Au Malawi, 16 400 doses de vaccins contre la Covid-19 seront détruites, trois semaines après leur arrivée dans le pays. Ces doses font partie d’un lot Oxford-AstraZeneca envoyé à Lilongwe par l’Union Africaine (UA), et qui aurait atteint sa date de péremption.
Plus de 16 400 doses de Vaxzevria (Oxford-AstraZeneca) qui font partie d’un lot de 102 000 vaccins, envoyés au Malawi le mois dernier par l’UA, seront détruites. Selon le ministre de la Santé, Charles Mwansambo, les vaccins ont expiré mardi.

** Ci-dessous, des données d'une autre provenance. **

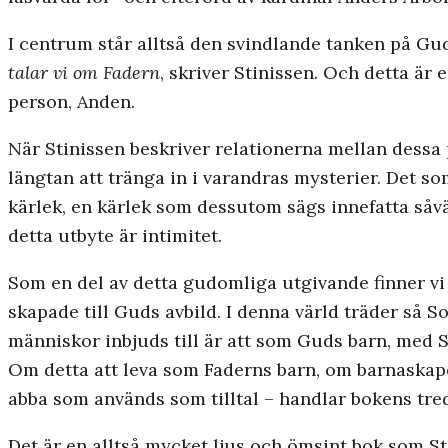
I centrum står alltså den svindlande tanken på Gud
talar vi om Fadern
, skriver Stinissen. Och detta är e
person, Anden.
När Stinissen beskriver relationerna mellan dessa p
längtan att tränga in i varandras mysterier. Det som
kärlek, en kärlek som dessutom sägs innefatta såv
detta utbyte är intimitet.
Som en del av detta gudomliga utgivande finner vi 
skapade till Guds avbild. I denna värld träder så S
män­niskor inbjuds till är att som Guds barn, med S
Om detta att leva som Faderns barn, om barnaskape
abba som används som tilltal – handlar bokens tred
Det är en alltså mycket ljus och ömsint bok som Sti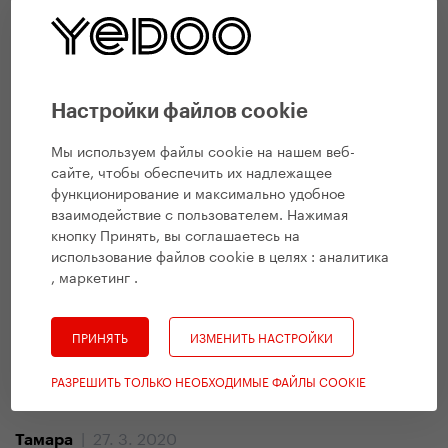
стыдно, я радуюсь за себя, что позволяю себе эту
детскую радость. К тому же это крайне полезно, что
приятно! И ещё, имея в семье самокат
электрический, выбираю обычный и кайфую!
Настройки файлов cookie
Мы используем файлы cookie на нашем веб-
| 10. 6. 2020
Настя
сайте, чтобы обеспечить их надлежащее
На самокате катаюсь уже 1.5 года вместе с дочерью,
функционирование и максимально удобное
подругой и ее детьми. Удовольствие и нагрузки в
взаимодействие с пользователем. Нажимая
противовес сидячей работе. А какой кайф лететь с
кнопку Принять, вы соглашаетесь на
горки, аж ветер в ушах свистит. Жаль что очень мало
использование файлов cookie в целях :
аналитика
, маркетинг
.
хорошего гладкого асфальта.
ПРИНЯТЬ
ИЗМЕНИТЬ НАСТРОЙКИ
| 31. 3. 2020
Yedoo
Thank you for your message Тамара!
РАЗРЕШИТЬ ТОЛЬКО НЕОБХОДИМЫЕ ФАЙЛЫ COOKIE
| 27. 3. 2020
Тамара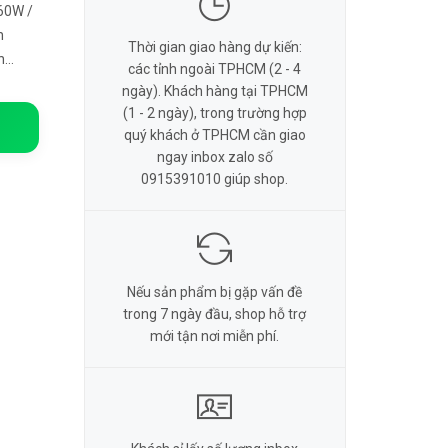
60W /
n
Thời gian giao hàng dự kiến:
n
các tỉnh ngoài TPHCM (2 - 4
ngày). Khách hàng tại TPHCM
(1 - 2 ngày), trong trường hợp
quý khách ở TPHCM cần giao
ngay inbox zalo số
0915391010 giúp shop.
Nếu sản phẩm bị gặp vấn đề
trong 7 ngày đầu, shop hỗ trợ
mới tận nơi miễn phí.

Sur le total de 530 000 doses reçues au Malawi, par l’UA et l’Inde via le programme Covax, 300 000 ont été utilisées à ce jour. Dans le pays de 11 millions d’habitants, le gouvernement malawien vise 60% de population vaccinée pour atteindre l’immunité collective.
Un contexte dramatique ?
« Nous avons utilisé la plupart des vaccins envoyés par l’UA. Mardi, à leur date d’expiration, il en restait seulement 16 400 qui n’avaient pas servi, qui vont maintenant être détruits et jetés », a déclaré Mwansambo. Le ministre regrette l’hésitation des Malawiens à se faire vacciner, et pense qu’au vu de la nouvelle vague de contamination, les doses « gâchées » auraient plutôt servi à sauver des vies, selon lui.
Néanmoins, le sociologue Innocent Komwa a expliqué à l’AFP qu’une certaine apathie des Malawiens envers AstraZeneca a été à l’origine du boycott progressif des vaccins. Cette nonchalance serait due aux « rumeurs qui proviennent d’Europe autour de l’AstraZeneca ». A cause de l’hésitation à se faire vacciner, le gouvernement malawien a baissé l’âge recommandé à plus de 18 ans. Cela, autant que les diverses campagnes de sensibilisation, n’a servi à rien.
De nombreux pays africains ont des difficultés à déployer des campagnes de vaccination appropriées par manque de vaccins ou par manque de personnel qualifié. D’autres, cependant, ont des difficultés à convaincre les populations de se faire vacciner, comme le Malawi, le Ghana et le Sénégal.
La destruction de milliers de doses du vaccin, à un moment où certains de ces pays africains luttent pour obtenir des doses supplémentaires, a été hautement critiquée. A ce jour, l’initiative Covax a réussi à pourvoir plusieurs pays en Afrique et ailleurs de 20 millions de doses de vaccins, dont des milliers se font jeter désormais. Pourtant, selon une étude américaine, le vaccin AstraZeneca est bel et bien efficace.
Les Services sanitaires ghanéens (GHS) ont déclaré que 800 000 personnes avaient été vaccinées contre la Covid-19 depuis le 2 mars. Pourtant, les médias d’Etat rapportent que les autorités manqueront indéniablement de temps pour administrer le reste des doses. Au Sénégal, il est possible de se faire vacciner sans distinction d’âge ou de nationalité. La vaccination a été accueillie avec prudence par les Sénégalais, qui ont des appréhensions vis-à-vis d’AstraZeneca en particulier. Un contexte « dramatique » selon l’OMS.
Les drames africains viennent toujours d’ailleurs
Il faut tout de même rappeler que c’était l’Organisation mondiale du commerce (OMC) qui avait imposé les régulations des échanges des vaccins aux pays africains, sans contestation de l’OMS qui plaint aujourd’hui l’hésitation des africains à se faire vacciner.
L’année dernière, la présidente de la Commission de l’Union européenne, Ursula von der Leyen, avait déclaré que l’Europe ne partagerait pas ses vaccins avec les pays non européens tant qu’elle n’aurait pas « une meilleure situation de production ». C’était la même von der Leyen qui a par la suite soutenu l’initiative Covax pour l’Afrique.
Il serait donc difficile de blâmer le cynisme des Africains pour les vaccins gâchés, lorsque l’Afrique est pourvue des vaccins autour desquels il y’a polémique. Cette même controverse sur AstraZeneca a été nourrie en Afrique par les médias d’origine européenne, la même origine de la privation du continent africain du droit de fabriquer ses propres vaccins ou d’acheter les « meilleurs » vaccins.